Something I see often, is that people fear change. I understand it, change is a scary thing. Many of us, and I do include myself, spend a lot of time in our lives building comfortable spaces and ways of being. Change can threaten that. But over the years I have learned something that changed the way I perceive change.
It started with some self analysis of my fear of needles. A common enough phobia, not really one to be embarrassed about, but if you have ever had a stage of life where you required regular blood testing, or had surgery, that needle phobia can really drag you down. So there I was, me, built like an overweight fridge, one time professional wrestler, known to have been involved in a few fights in my teens, and self considered pugilist, but scared of a tiny needle. But if i break it down, what was it that I was really scared of? Examining it closer, I realised that it wasn’t the needle that I feared, I have no problem holding a syringe with needle. It was not the pin prick itself, these pin pricks at worst are not terrible, to be honest, removing the band aid, normally placed after a needle, hurts more than the needle itself as it tears out some hairs when I rip it off. It also is not the post needle outcome, as the purpose is normally either diagnostic or preventative.

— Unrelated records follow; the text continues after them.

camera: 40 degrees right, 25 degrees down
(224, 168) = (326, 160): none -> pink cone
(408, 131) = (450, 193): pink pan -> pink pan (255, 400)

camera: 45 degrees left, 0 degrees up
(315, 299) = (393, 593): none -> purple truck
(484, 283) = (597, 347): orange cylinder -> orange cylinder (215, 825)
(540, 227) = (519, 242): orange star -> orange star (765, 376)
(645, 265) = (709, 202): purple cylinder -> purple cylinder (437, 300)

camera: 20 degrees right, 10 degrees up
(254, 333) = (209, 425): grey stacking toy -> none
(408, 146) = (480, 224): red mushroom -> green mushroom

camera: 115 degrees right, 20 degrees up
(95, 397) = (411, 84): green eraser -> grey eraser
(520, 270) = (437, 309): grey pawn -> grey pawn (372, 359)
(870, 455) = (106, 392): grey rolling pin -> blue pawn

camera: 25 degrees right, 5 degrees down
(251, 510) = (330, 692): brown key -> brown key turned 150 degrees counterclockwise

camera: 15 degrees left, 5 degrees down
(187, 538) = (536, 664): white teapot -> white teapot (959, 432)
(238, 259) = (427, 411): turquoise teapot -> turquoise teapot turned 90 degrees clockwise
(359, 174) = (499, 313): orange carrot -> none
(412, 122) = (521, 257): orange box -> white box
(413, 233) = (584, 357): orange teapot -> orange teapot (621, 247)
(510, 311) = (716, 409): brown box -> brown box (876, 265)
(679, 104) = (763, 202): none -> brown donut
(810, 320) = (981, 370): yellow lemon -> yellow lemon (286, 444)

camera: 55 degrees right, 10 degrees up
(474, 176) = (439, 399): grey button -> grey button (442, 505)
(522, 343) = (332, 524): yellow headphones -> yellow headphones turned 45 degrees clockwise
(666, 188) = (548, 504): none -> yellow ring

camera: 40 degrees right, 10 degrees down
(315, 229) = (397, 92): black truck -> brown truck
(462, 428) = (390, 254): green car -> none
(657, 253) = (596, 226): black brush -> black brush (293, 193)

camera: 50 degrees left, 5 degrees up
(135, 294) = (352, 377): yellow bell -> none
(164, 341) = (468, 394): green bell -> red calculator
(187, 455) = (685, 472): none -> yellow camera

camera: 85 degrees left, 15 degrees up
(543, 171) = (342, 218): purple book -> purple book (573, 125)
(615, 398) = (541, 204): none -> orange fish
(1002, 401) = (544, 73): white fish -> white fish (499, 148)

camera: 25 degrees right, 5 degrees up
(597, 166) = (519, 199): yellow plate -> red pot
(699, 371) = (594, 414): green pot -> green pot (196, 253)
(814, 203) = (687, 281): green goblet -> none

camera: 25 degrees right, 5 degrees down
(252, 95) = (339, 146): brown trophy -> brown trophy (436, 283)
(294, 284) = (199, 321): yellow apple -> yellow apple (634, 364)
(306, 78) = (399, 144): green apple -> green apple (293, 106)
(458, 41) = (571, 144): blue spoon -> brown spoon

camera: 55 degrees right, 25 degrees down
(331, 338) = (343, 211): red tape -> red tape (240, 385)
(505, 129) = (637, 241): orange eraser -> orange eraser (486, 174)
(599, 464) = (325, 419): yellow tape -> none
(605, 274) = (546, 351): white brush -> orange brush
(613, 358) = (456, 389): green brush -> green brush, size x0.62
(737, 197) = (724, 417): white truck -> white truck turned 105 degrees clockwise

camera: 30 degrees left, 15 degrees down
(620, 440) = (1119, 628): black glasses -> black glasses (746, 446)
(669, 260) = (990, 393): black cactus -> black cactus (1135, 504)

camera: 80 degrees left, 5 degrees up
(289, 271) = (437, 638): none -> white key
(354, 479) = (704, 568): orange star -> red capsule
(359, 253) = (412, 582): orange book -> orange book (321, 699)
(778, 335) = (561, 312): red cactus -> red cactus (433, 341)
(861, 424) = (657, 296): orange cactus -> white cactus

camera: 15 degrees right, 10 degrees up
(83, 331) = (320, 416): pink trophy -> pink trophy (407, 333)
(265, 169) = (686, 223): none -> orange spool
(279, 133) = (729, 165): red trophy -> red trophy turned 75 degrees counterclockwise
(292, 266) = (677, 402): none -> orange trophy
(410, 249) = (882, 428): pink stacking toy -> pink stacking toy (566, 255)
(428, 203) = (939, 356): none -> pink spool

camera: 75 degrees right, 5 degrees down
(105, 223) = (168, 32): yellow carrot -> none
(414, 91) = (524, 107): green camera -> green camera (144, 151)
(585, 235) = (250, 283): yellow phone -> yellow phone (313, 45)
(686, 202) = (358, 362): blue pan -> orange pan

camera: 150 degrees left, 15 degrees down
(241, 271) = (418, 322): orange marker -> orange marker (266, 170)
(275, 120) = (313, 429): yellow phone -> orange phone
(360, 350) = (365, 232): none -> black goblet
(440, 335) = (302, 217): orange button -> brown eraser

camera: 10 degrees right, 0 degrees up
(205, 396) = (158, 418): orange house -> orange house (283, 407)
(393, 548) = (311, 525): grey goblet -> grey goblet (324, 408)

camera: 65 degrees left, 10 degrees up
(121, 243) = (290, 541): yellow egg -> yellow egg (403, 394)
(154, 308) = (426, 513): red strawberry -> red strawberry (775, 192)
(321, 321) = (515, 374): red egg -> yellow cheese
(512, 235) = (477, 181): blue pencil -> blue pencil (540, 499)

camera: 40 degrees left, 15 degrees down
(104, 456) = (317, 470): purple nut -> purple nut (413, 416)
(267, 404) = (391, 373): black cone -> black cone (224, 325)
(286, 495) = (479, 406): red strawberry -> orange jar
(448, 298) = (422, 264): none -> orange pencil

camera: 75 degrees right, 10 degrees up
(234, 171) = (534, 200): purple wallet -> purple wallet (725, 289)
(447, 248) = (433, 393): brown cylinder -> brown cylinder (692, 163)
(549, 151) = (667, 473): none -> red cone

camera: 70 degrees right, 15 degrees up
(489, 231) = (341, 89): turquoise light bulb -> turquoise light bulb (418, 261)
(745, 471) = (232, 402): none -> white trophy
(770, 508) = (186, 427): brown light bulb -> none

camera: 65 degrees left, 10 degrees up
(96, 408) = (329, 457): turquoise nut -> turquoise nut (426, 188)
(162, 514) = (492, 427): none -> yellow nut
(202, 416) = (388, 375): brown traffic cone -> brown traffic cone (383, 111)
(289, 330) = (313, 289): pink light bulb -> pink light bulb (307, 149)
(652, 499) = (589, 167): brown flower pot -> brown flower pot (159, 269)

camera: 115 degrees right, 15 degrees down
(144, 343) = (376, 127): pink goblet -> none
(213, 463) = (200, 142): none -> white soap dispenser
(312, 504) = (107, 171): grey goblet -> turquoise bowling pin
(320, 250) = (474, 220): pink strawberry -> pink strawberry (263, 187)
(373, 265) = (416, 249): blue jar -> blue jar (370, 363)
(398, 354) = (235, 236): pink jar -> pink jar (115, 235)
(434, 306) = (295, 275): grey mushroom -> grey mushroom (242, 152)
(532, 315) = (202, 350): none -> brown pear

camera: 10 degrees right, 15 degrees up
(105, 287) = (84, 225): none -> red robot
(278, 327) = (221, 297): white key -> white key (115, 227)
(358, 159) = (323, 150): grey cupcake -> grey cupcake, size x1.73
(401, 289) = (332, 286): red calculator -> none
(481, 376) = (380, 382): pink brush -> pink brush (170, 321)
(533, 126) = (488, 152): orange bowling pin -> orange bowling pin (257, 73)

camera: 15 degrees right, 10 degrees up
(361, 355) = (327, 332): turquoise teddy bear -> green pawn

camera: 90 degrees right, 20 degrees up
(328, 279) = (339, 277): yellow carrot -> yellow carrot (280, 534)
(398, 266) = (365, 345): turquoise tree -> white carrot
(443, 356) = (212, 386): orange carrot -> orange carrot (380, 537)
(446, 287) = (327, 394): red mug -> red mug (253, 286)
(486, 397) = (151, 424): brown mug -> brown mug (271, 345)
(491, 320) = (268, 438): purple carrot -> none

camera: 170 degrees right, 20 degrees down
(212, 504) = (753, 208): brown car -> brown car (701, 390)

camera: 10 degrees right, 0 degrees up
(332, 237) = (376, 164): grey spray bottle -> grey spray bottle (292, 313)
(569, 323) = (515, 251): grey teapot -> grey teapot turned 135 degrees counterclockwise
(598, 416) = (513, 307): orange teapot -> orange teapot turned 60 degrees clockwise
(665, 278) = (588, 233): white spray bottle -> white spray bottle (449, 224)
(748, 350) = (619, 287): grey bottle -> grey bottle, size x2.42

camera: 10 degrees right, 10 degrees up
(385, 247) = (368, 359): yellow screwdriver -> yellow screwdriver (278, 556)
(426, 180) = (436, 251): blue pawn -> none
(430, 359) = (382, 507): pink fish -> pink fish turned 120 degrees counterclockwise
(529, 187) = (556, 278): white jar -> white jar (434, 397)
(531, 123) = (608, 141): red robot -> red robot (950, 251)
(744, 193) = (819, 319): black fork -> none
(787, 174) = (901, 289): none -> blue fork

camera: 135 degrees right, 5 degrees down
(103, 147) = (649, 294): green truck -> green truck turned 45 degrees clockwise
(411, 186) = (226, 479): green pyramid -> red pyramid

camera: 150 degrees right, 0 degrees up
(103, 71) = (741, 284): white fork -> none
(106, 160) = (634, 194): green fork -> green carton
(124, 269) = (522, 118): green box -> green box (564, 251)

With these thoughts, I realised that I was not scared of needles, what I had a fear of was the anticipation of a needle. The knowledge that something was coming, was leading me to a fear that was significantly out of proportion with the actual event. Strangely, once I learned this of myself, the fear of needles went away. In a puff of logic, I managed to remove what had been at one point a significant phobia.
Coming to understand that anticipation of events causes fear that is nearly always out of proportion to any negative experience that may occur, has taught me much about accepting, or even looking forward to change. This, coupled with a strong sense of personal responsibility, is one of the best lessons I have ever learned. Change happens, sometimes it is good, sometimes it is bad, but it is always inevitable. Knowing that even if the worst occurs, its unlikely to be as bad as the worst I can anticipate, leads me to no longer dwelling on the anticipation. This frees up my energy to put it into embracing the new, giving it the best chance of having a positive outcome, and in most cases it works.